Страх – рост живого, а ты живешь, и ты растешь. Ты увеличиваешься с каждым днем. Ты еще не понимаешь, что ты набираешь силу – за тебя это понимает мать. Ты еще не выбрался из ямы – это твоя пещера, твой земляной храм, и ты в нем молишься лишь слепому, яростному току крови, ударам боли и страха. Ты не хочешь рождаться, тебе хорошо во тьме; но ты родишься когда-то.

И ты так боишься родиться!

Ты боишься рождения, ибо оно для тебя – смерть. Тьма большая, чем та, в которой ты ползешь, плывешь, спишь и бодрствуешь сейчас.

Ты ощущаешь: в яме даже страх хорош. Все можно вытерпеть.

Ты не хочешь вылезать из ямы. Это твой дом.

Ты готов быть всю жизнь слепым: так прекрасно не видеть.


Червь боялся расти, потому что рост, он ясно ощущал это, мог привести его к бесповоротному; к тому, чего не миновать.
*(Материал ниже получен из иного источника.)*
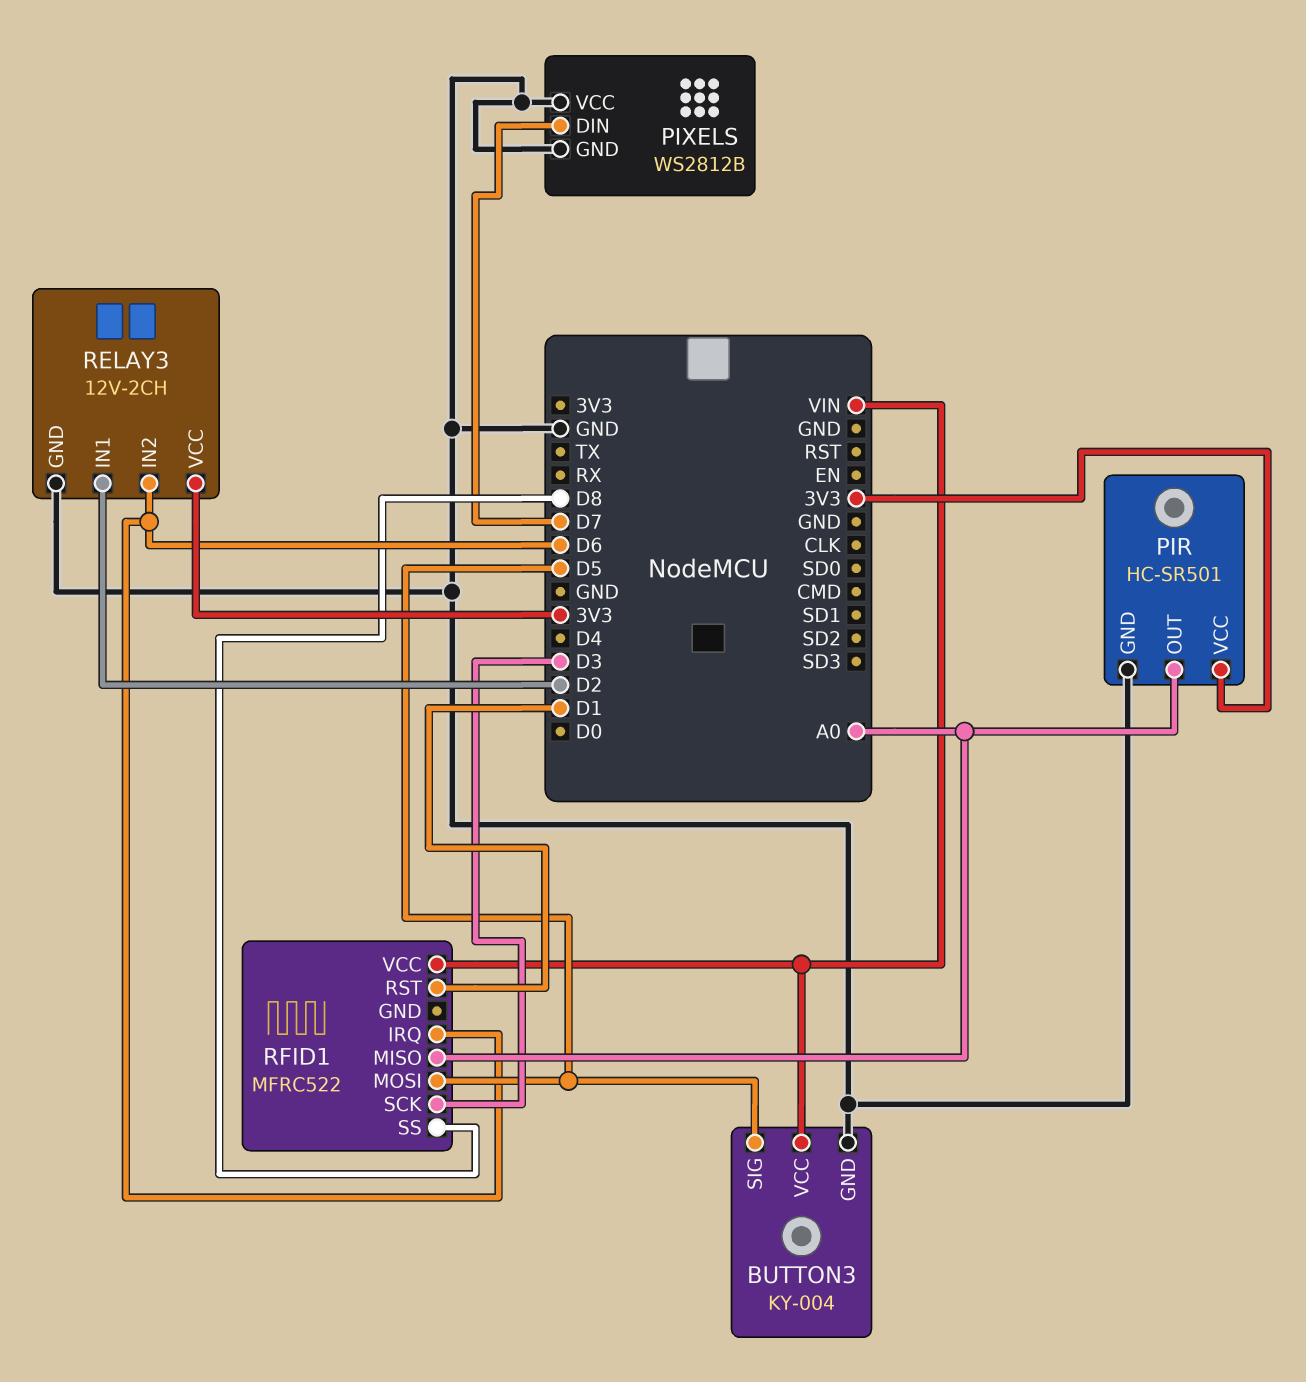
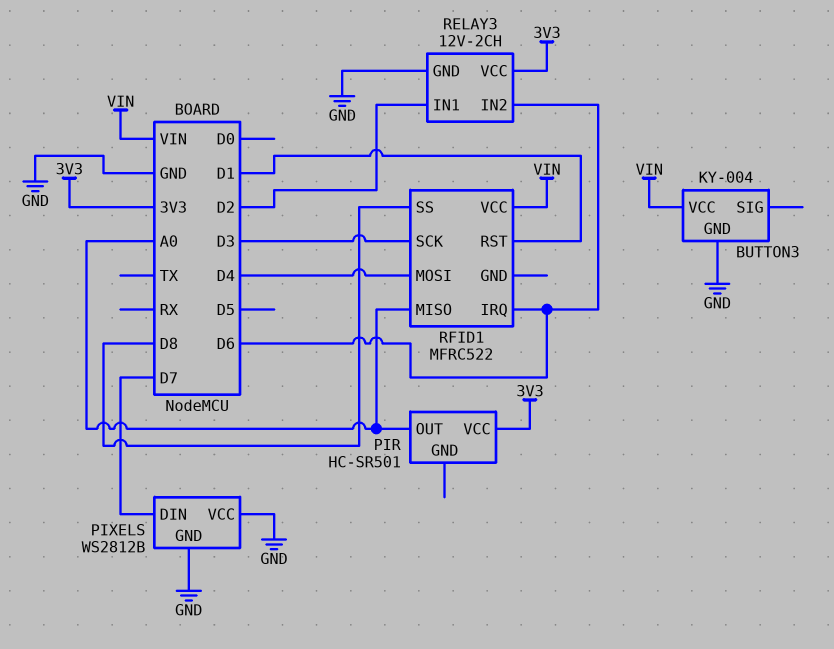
BUTTON3 pin SIG: D5 -> none
PIR pin GND: GND -> none
RFID1 pin MOSI: D5 -> D4

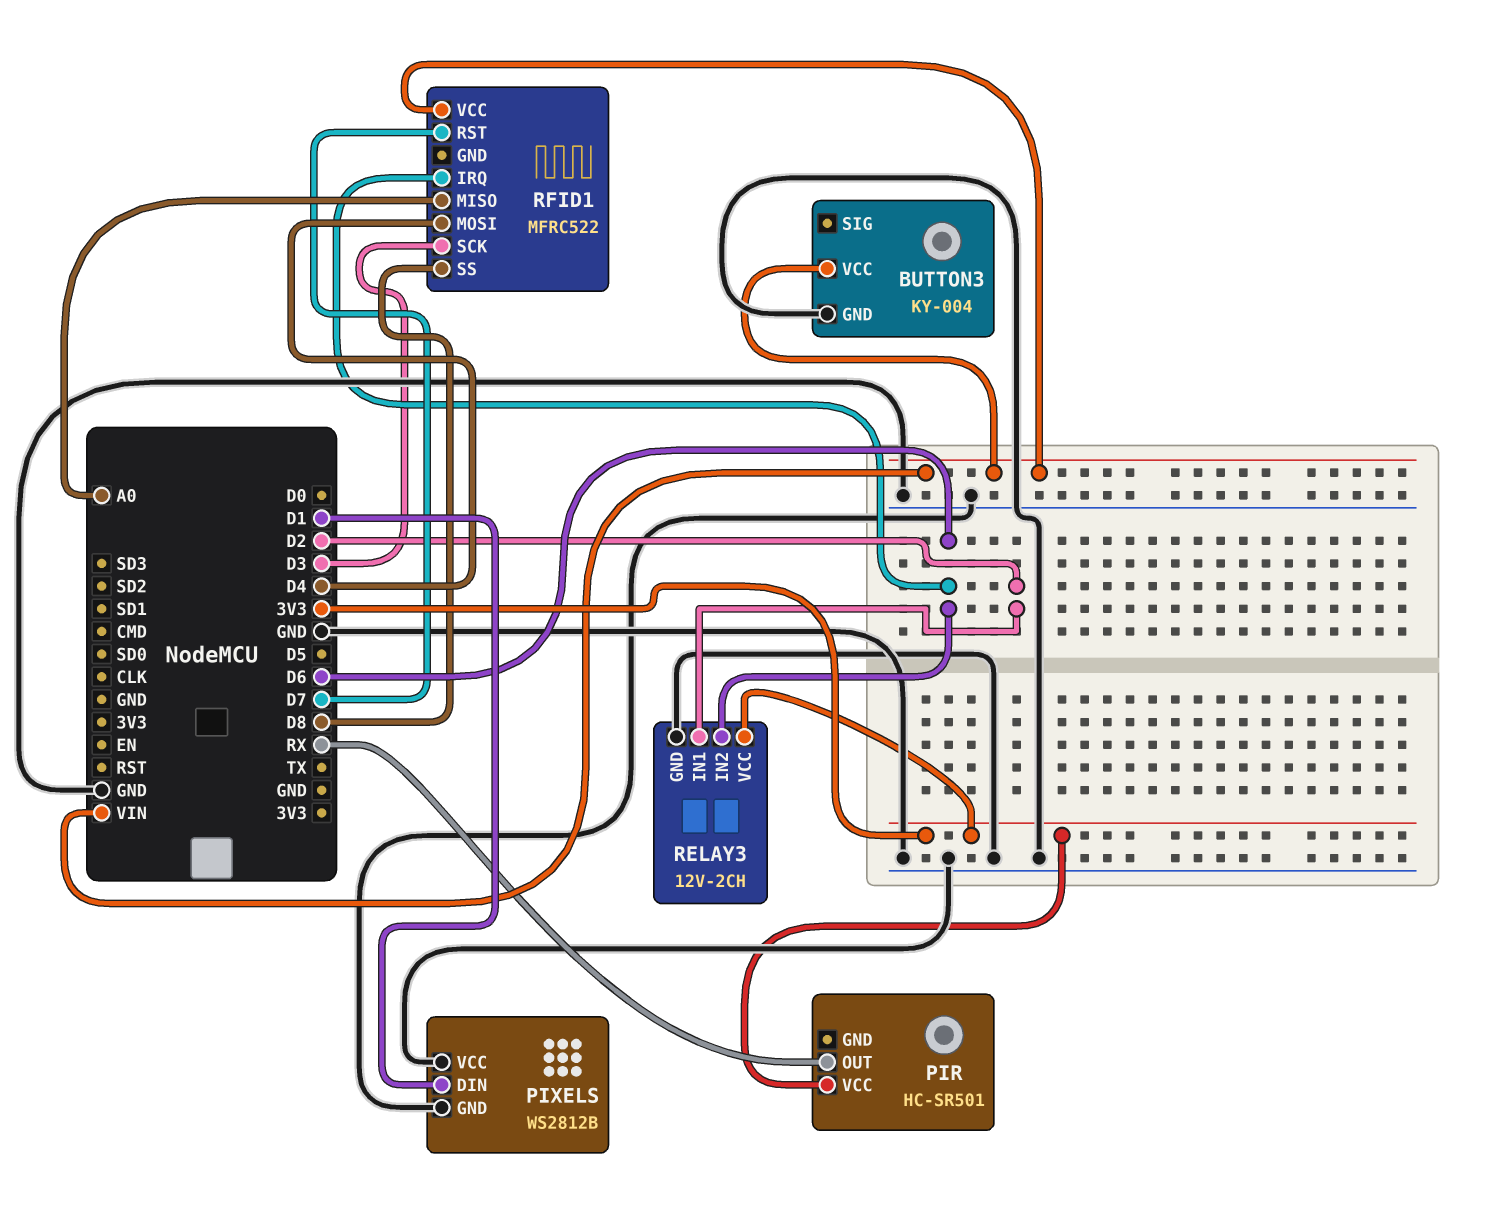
PIR pin OUT: A0 -> RX
PIXELS pin DIN: D7 -> D1
RFID1 pin RST: D1 -> D7

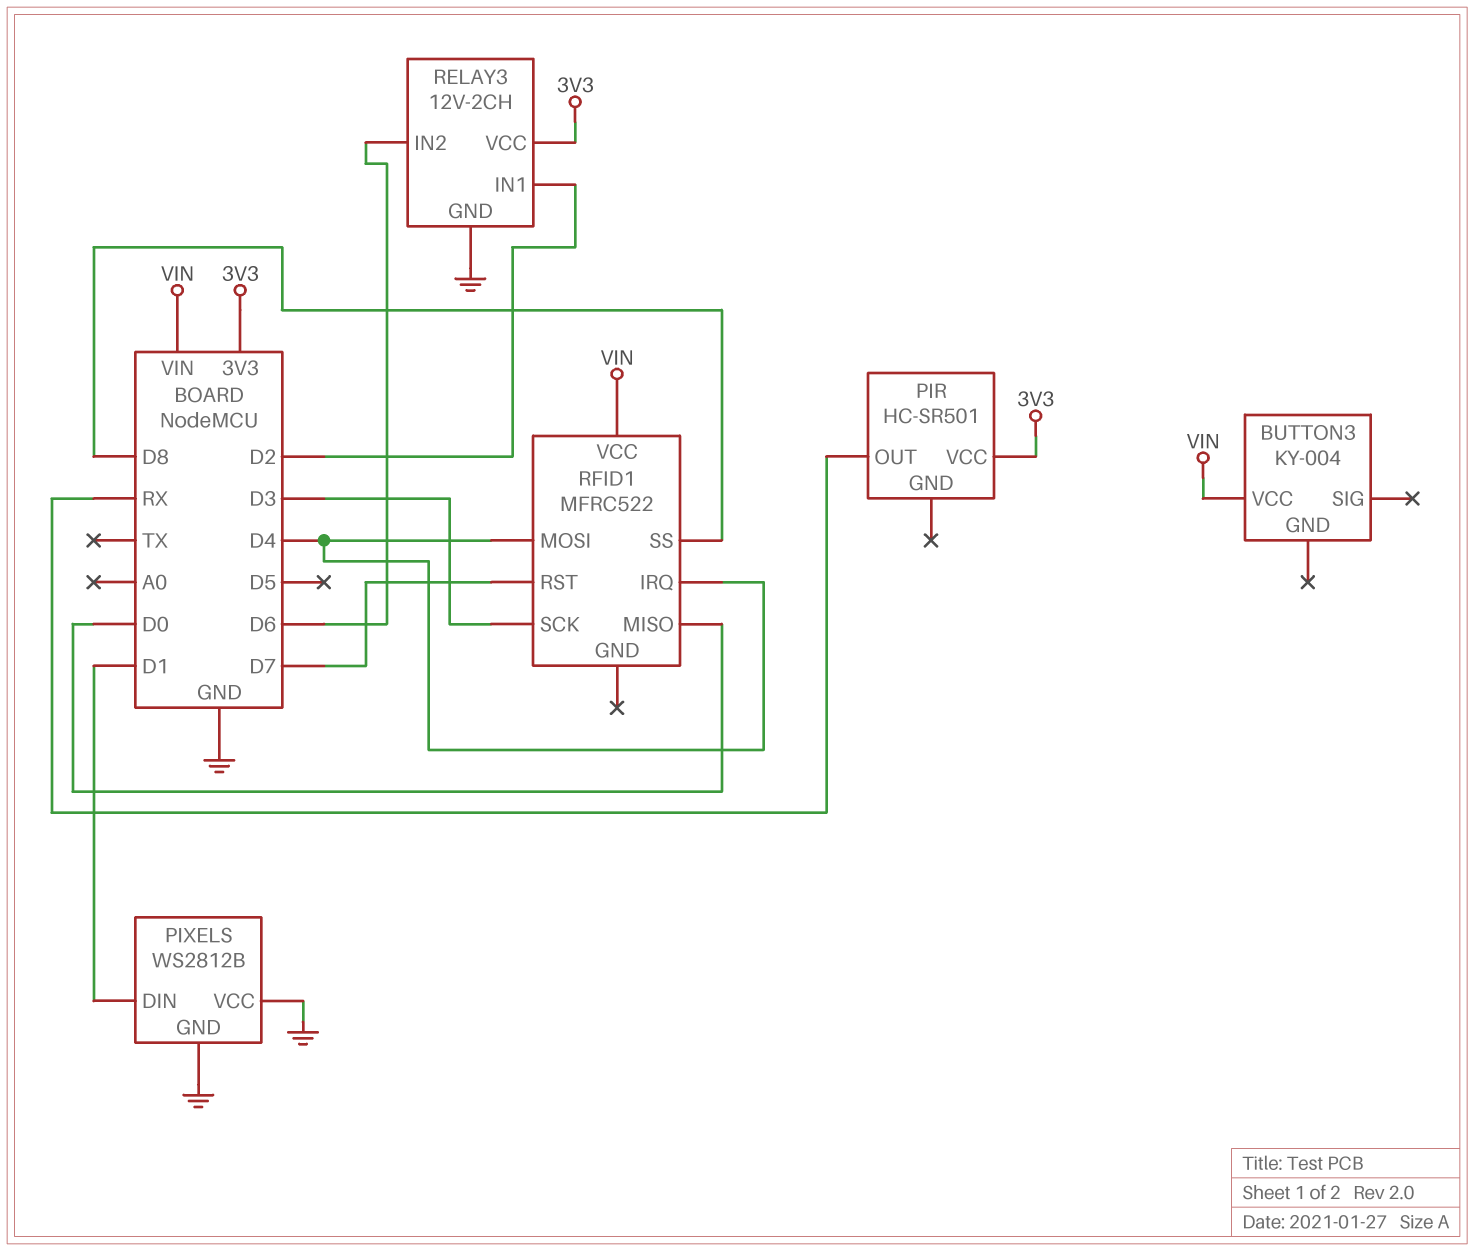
BUTTON3 pin GND: GND -> none
RFID1 pin IRQ: D6 -> D4
RFID1 pin MISO: A0 -> D0

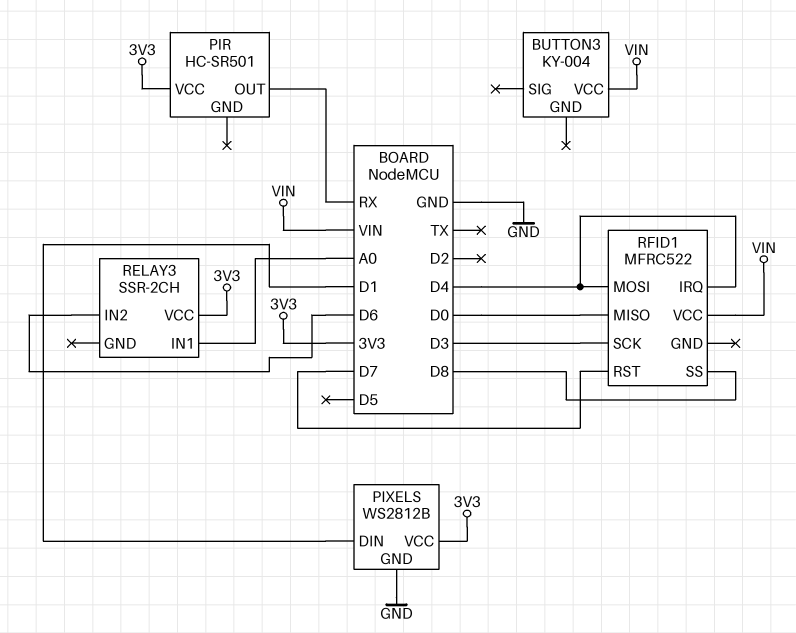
PIXELS pin VCC: GND -> 3V3
RELAY3: 12V-2CH -> SSR-2CH
RELAY3 pin GND: GND -> none
RELAY3 pin IN1: D2 -> A0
И это пугало больше всего.

Что значит жить? Жить – каждую минуту и каждую секунду подвергать себя опасности. Близости смерти. Живой, живущий каждый миг стоит над пропастью. Живой боится смерти. Но ведь все не жили когда-то. Нас не было. Так кто же ты такой, маленький слепой червяк?

Он хотел выползти из ямы, потому что рос и рос.

Он хотел навсегда остаться в яме, потому что не хотел расти.

Рождение для него было смертью: он уже жил, и ему казалось, он жил всегда. И всегда был слеп. И всегда копошился на дне теплой земляной, могучей, страшной ямы.

Прогрызть ход. Проточить лаз.

Пролезть туда, где ты еще не был!

Продырявить страх и вылезти с другой его стороны: а что там?

Пронзить собой время, свернувшееся в кольцо: а может, ты первый проложишь путь сразу в другой век, в иное бытие, минуя огромную, длинную, мучительную дорогу тысячелетий, дорогу тысяч жизней? Время – то же пространство. Прогрызи пространство, и ты выйдешь во времени ином. Червь не прост, он может совершить чудо. Пусть он слеп, он видит то, что все, кто жив и зряч, забыли.